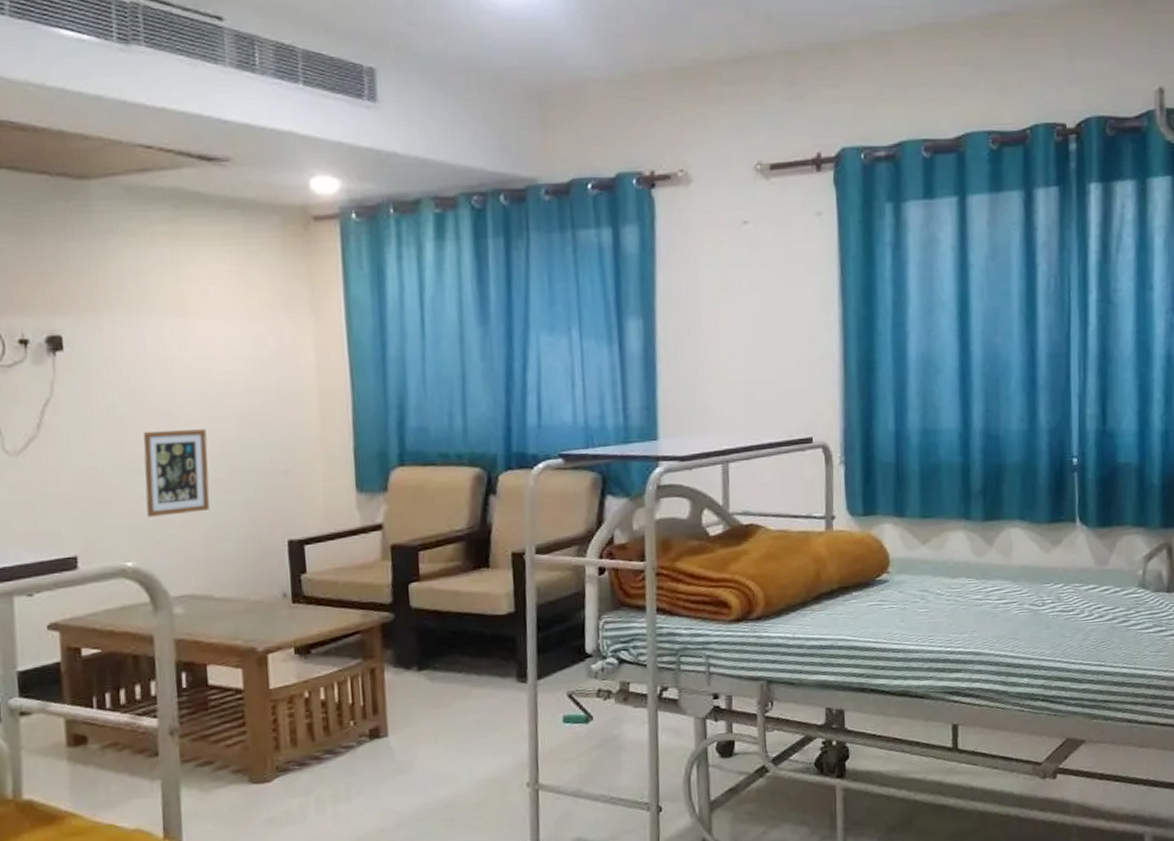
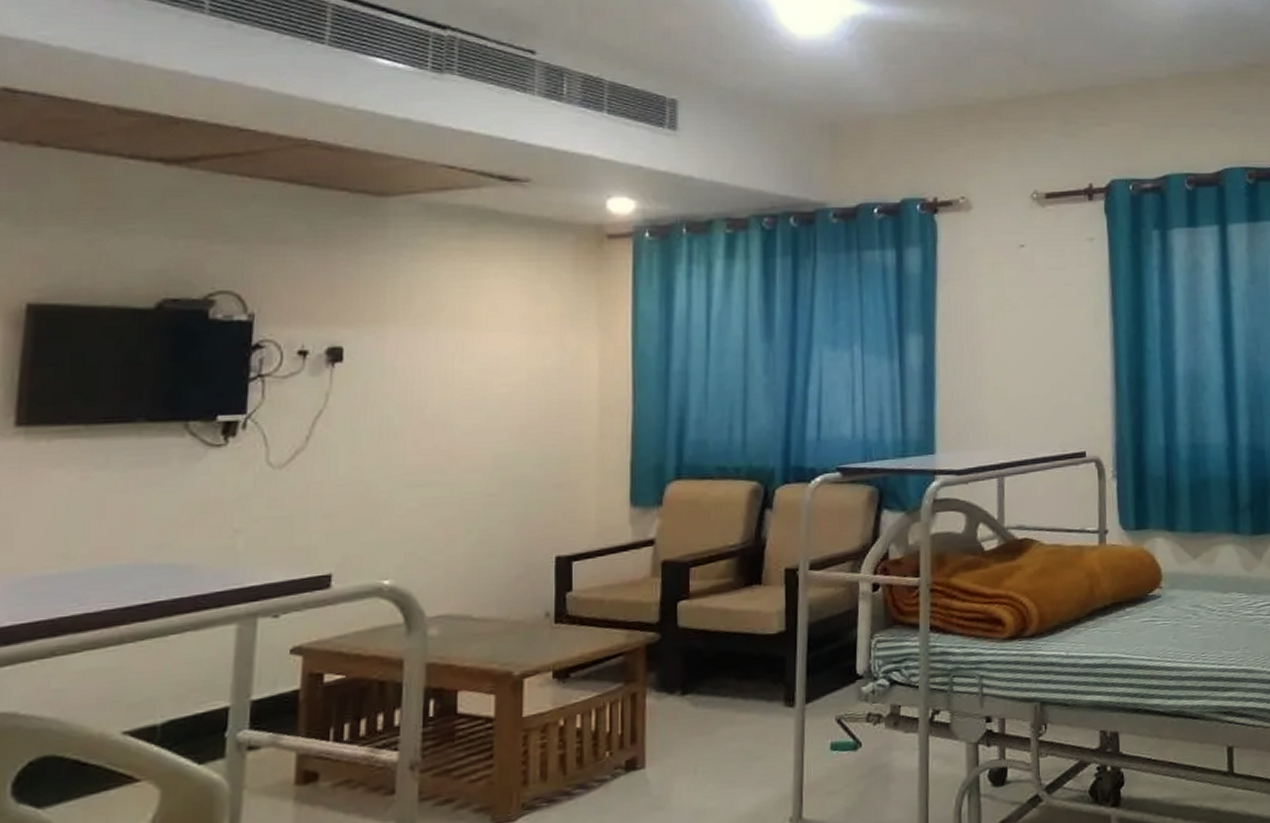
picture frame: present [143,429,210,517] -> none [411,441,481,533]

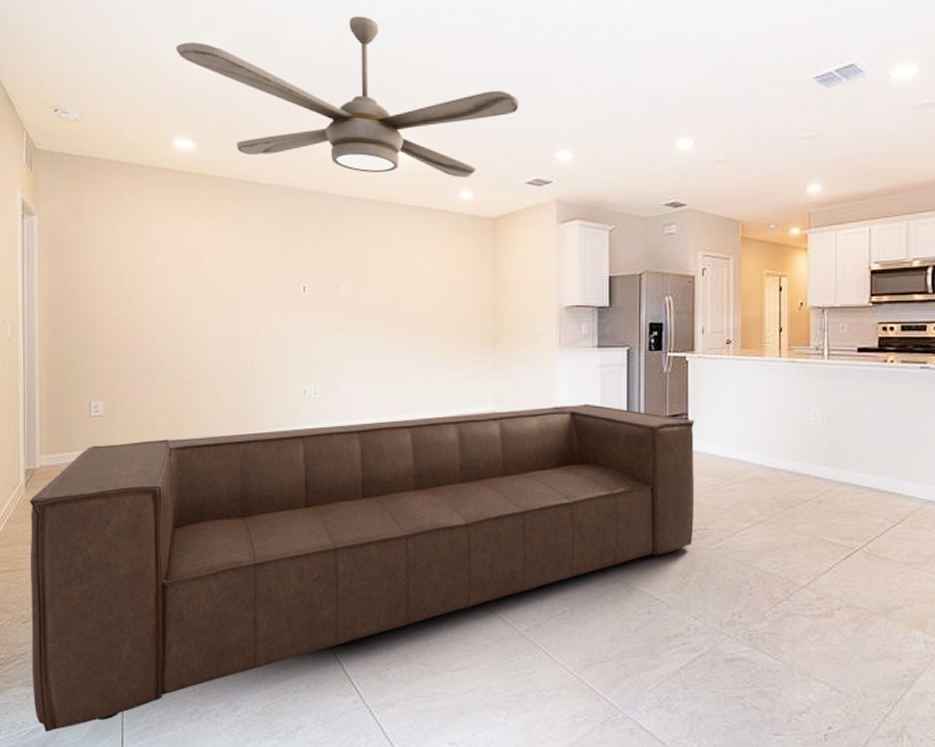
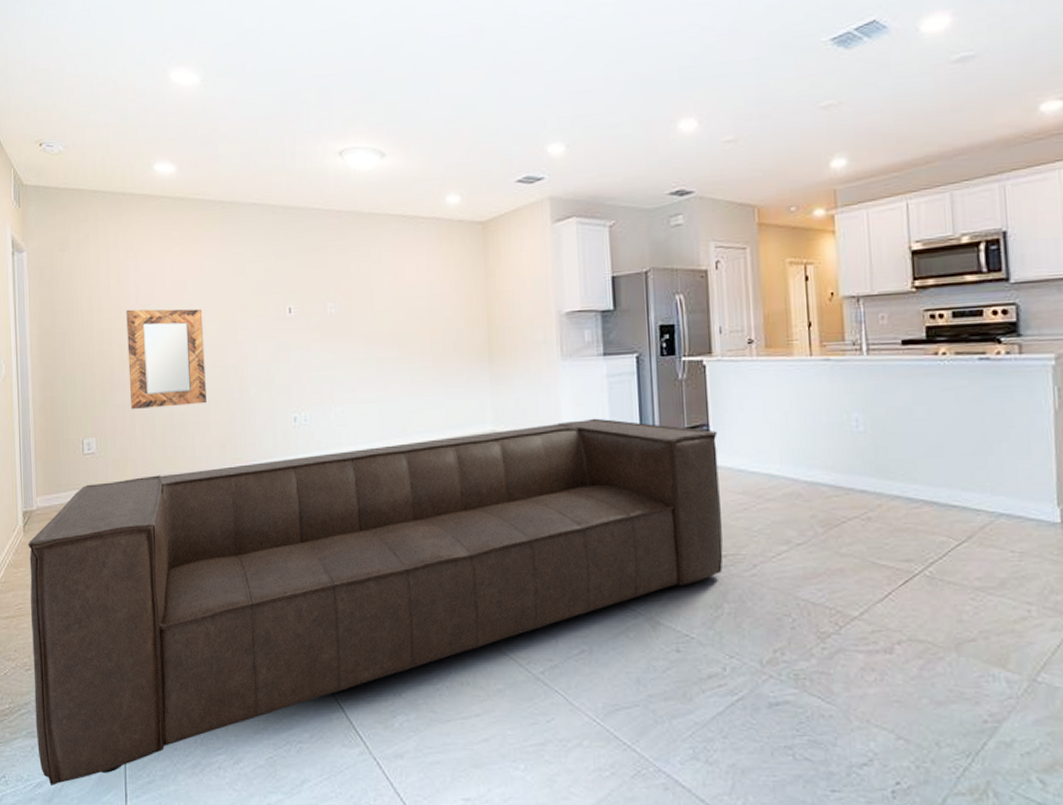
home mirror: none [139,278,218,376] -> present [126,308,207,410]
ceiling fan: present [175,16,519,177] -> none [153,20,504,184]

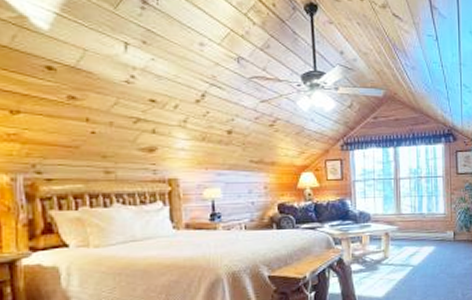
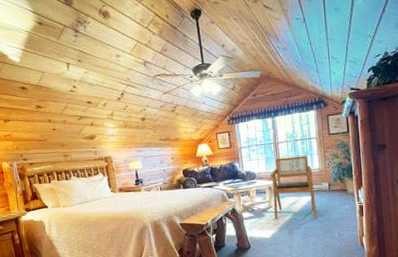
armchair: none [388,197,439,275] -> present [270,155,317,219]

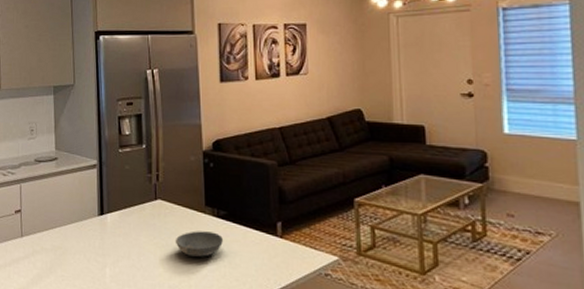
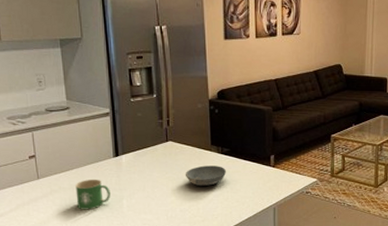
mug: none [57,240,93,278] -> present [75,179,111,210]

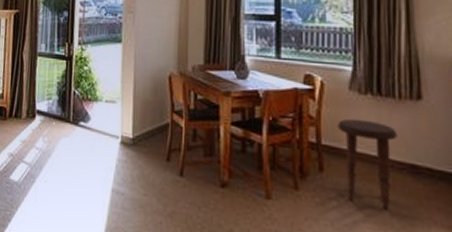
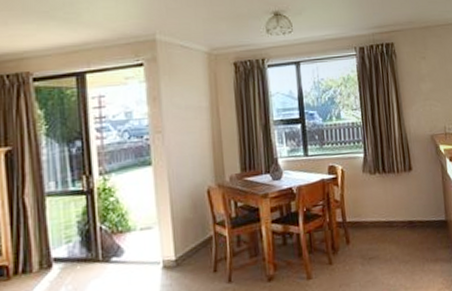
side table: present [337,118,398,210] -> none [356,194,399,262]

----------------------------------------

- **EXERCISE DETAILS**
Would you transcribe the whole listing above exactly? The pictures should not be included.

- **COMPLETED EXERCISE**
picture frame: present [143,429,210,517] -> none [411,441,481,533]

home mirror: none [139,278,218,376] -> present [126,308,207,410]
ceiling fan: present [175,16,519,177] -> none [153,20,504,184]

armchair: none [388,197,439,275] -> present [270,155,317,219]

mug: none [57,240,93,278] -> present [75,179,111,210]

side table: present [337,118,398,210] -> none [356,194,399,262]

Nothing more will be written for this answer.